MicroRNA‐200c overexpression in cancer‐associated fibroblasts decreases interleukin‐2 secretion

Abstract miR‐200c‐3p is demonstrated to play the role of tumour suppressor in different tumours. However, the miR‐200c‐3p biological function in normal fibroblast (NF) and cancer‐associated fibroblast (CAF) remains unclear.
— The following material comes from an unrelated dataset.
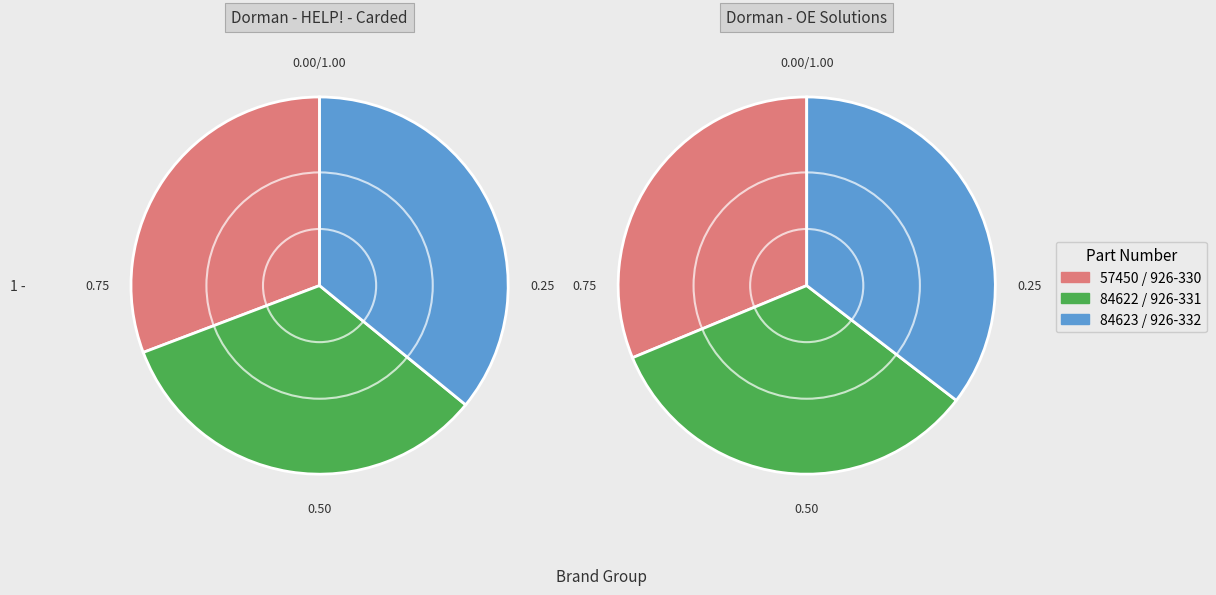

Does 84623 represent more than half of the total?

No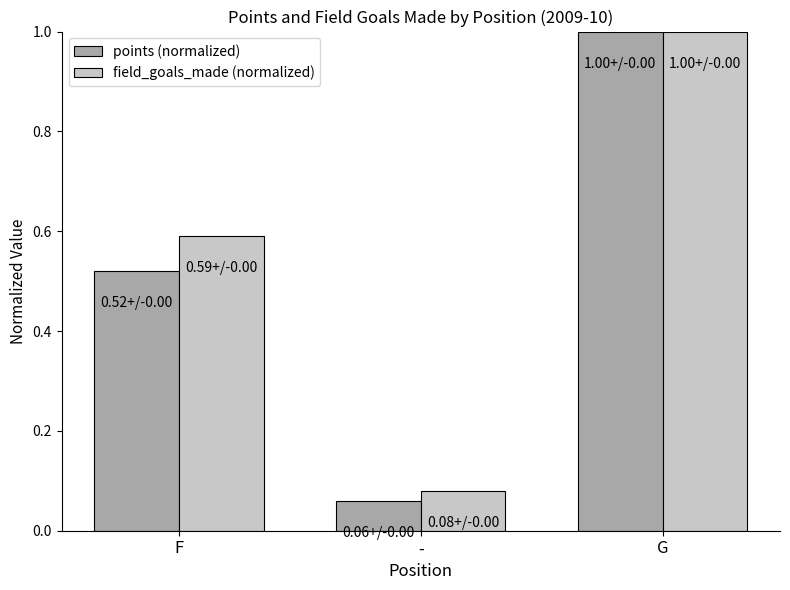

What is the total value across all series at F?

1.1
This investigation aims to study the regulatory role of miR‐200c‐3p in the secretion of Interleukin‐2 (IL‐2) in CAF and NF. CAFs and NFs were isolated from tumour and normal tissue specimens respectively. Immunocytochemistry was used to confirm the presence of a fibroblast specific marker, alpha‐actin smooth muscle, in NFs and CAFs. NF and CAF were transfected with scramble and miR‐200c‐3p utilizing the lipofectamine 2000 reagent. The protein levels of IL‐2 were measured in CAFs, NFs, and transfected groups with miR‐200c‐3p and scrambled using an IL‐2 enzyme‐linked immunoassay kit. miR‐200c decreased secretion of IL‐2 in transfected CAF and NF compared to controls. Results elucidated that transfection of MiR‐200c‐3p can decrease the IL‐2 secretion and consequently reduce IL‐induced tumourigenic manner in the CAF.